Following a brief digression to write about big data, I return today to the final piece on the lessons I’ve learned as a VC over the past 10 years. After talking about training and making investments, today I will talk about managing investments.
1. You’re the coach, not the quarterback. No matter how hands-on investor you are or want to be, you need to understand that, on a day to day basis, your CEO and his/her management team is running the company. You must trust them to work through the operational issues that arise. As a coach you can:
a. Let your management team know that you are always there to help them (around business models, sales models, sales compensation issues, hiring decisions, etc). I’ve come to learn that investors with operational expertise are highly valued by entrepreneurs, particularly now that the times are tough.
b. Constantly evaluate your management teams from top to bottom. You need to learn to trust your management teams and when you stop trusting them, it’s time for a change.

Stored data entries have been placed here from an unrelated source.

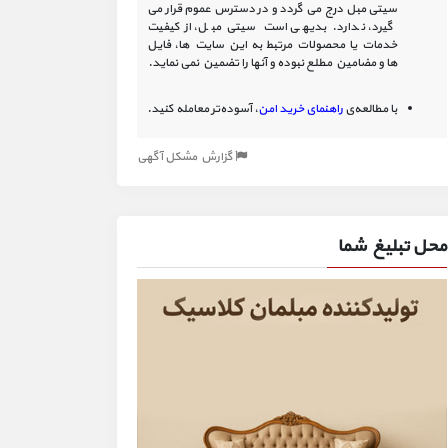
سیتی مبل درج می گردد و در دسترس عموم قرار می
گیرد، ندارد. بدیهی است سیتی مبل، از کیفیت
خدمات یا محصولات مرتبط به این سایت‏ ها، فایل
ها و مضامین مطلع نبوده و آنها را تضمین نمی نماید.
با مطالعه‌ی
راهنمای خرید امن
، آسوده‌تر معامله کنید.
گزارش مشکل آگهی
محل تبلیغ شما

If a team is starting to struggle and execute inconsistently, make the appropriate changes quickly. Strong execution rarely returns to an inconsistent team. For this reason have learned not to wait until the board meeting to find news about the company’s progress, but I frequently talk with each portfolio company’s CEO. A quick call every couple of weeks, particularly for early stage companies, does wonders. It is important to establish a healthy dialog with the entire management team starting with the CEO. They must all feel comfortable telling you good and bad news, and seeking your input.

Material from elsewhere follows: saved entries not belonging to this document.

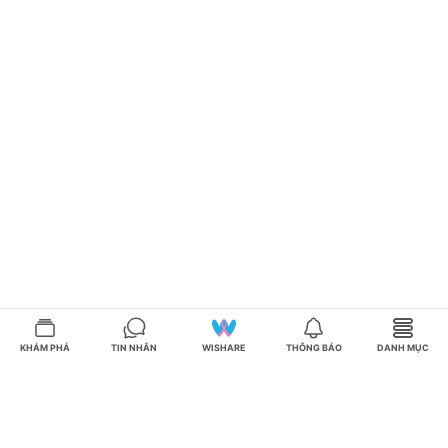
KHÁM PHÁ
TIN NHẮN
WISHARE
THÔNG BÁO
DANH MỤC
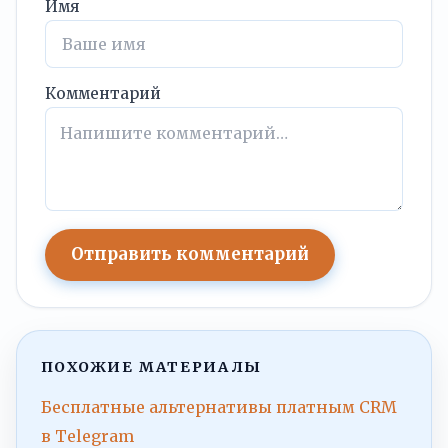
Имя
Комментарий
Отправить комментарий
ПОХОЖИЕ МАТЕРИАЛЫ
Бесплатные альтернативы платным CRM
в Telegram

c. Know when to accelerate and when to put on the brakes. Understanding how your management team is performing will also allow you to determine whether to make changes to the company’s burn rate, some times going against your CEO’s opinion. Such decisions obviously impact hiring, market expansion plans, product development, etc. They also play a pivotal role when considering future financing rounds.

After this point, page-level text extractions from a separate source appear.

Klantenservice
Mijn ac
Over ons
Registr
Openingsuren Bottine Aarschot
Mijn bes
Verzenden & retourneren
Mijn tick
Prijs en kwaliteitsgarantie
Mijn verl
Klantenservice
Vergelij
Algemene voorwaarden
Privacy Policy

Actually, if you try to analyze this point a little more extensively you will come to realize that as an investor board member, and unless you are the only investor in a company, you are not the only coach. Each investor with a board seat is also a coach. Oftentimes the coaches’ interests don’t align, even if at the time of the investment everything appeared perfect. For example, you may want to let an executive go, slow the burn, sell the company, invest less money in the company, etc. while your co-investors want to make different decisions. CEOs may try to capitalize on such differences of opinion and attempt to create a split between you and the other co-investors and/or independent board members. For this reason …
2. Make sure you’re always on the same page with your other board members, particularly your co-investors. I have made the same point during the second post in this series when discussing lessons around the process of initially investing in a company. But while it is important to be on the same page with your prospective co-investors while you are considering an investment opportunity, it is doubly important that you agree throughout the investment’s lifecycle on issues such as management team performance, burn rate, milestone achievement, valuation expectations (for future financing rounds and potential exit), exit scenarios, etc. Make sure you have a good understanding of each such issue before even trying to discuss it with your co-investors and fellow board members. Steve Blank recently wrote about the current exit environment for technology companies and its ramifications to VCs. Being on the same page always increases the probability of success even when the company faces challenges.
3. It’s about the money you return, not the money you invest. In the last post of this series I wrote how you should treat your LPs money like your own. Your LPs expect you to provide them with superior returns. Realize that it is not about how many investments you have made, the amount of money you have put to work and how many boards you seat on. It is about ROI and IRR. For this reason, you need to be thinking about the lifecycle of each portfolio company and the overall investment it will require, rather than just the round you invested in. In the process you must be able to evaluate and determine whether you have reserved enough money to protect your ownership after subsequent rounds, some of which may be down rounds, and others may need to be inside rounds. You also have to be prepared to stop investing in a company or even walk away from underperforming investments once you feel you realize that your actions no longer result in the desired outcome. While such actions may not endear you to an entrepreneur or a management team, remember this is not a popularity contest but an ROI contest. Even if there are hard feelings initially, at the end management teams always understand the rationale of such actions.
4. Keep your partners informed of the state of each of your portfolio companies. I cannot stress the importance of over-communicating with your partners. It’s also always OK to ask them for help and to collaborate with them around a particular investment, if you believe that this increases your probability of success, i.e., providing superior returns. Ultimately it is about the investment’s success, not about whether you’ve achieved it on your own.
5. Failure is always one of the possible outcomes. You need to understand that regardless of how careful, analytical and diligent you have been during the pre-investment process, how hard you have worked as a board member, how strong of a management team you have, and how good your co-investors are, companies, particularly early stage ones, fail more often than they succeed. Dealing with failure and trying to maximize returns even during the failure is part of being a VC. If failure appears inevitable, then work with the company’s management team and your co-investors to consider all the options and create a win/win experience for everyone. For example, rather than closing a failing company down there may be an opportunity to merge it with one in the same space that is performing better, even if you become a minority owner in the resulting entity. Learn from such experiences, repeat the positive and try to avoid repeating the negative.
And finally, regardless of your successes, remain humble since prior successes don’t guarantee future outcomes.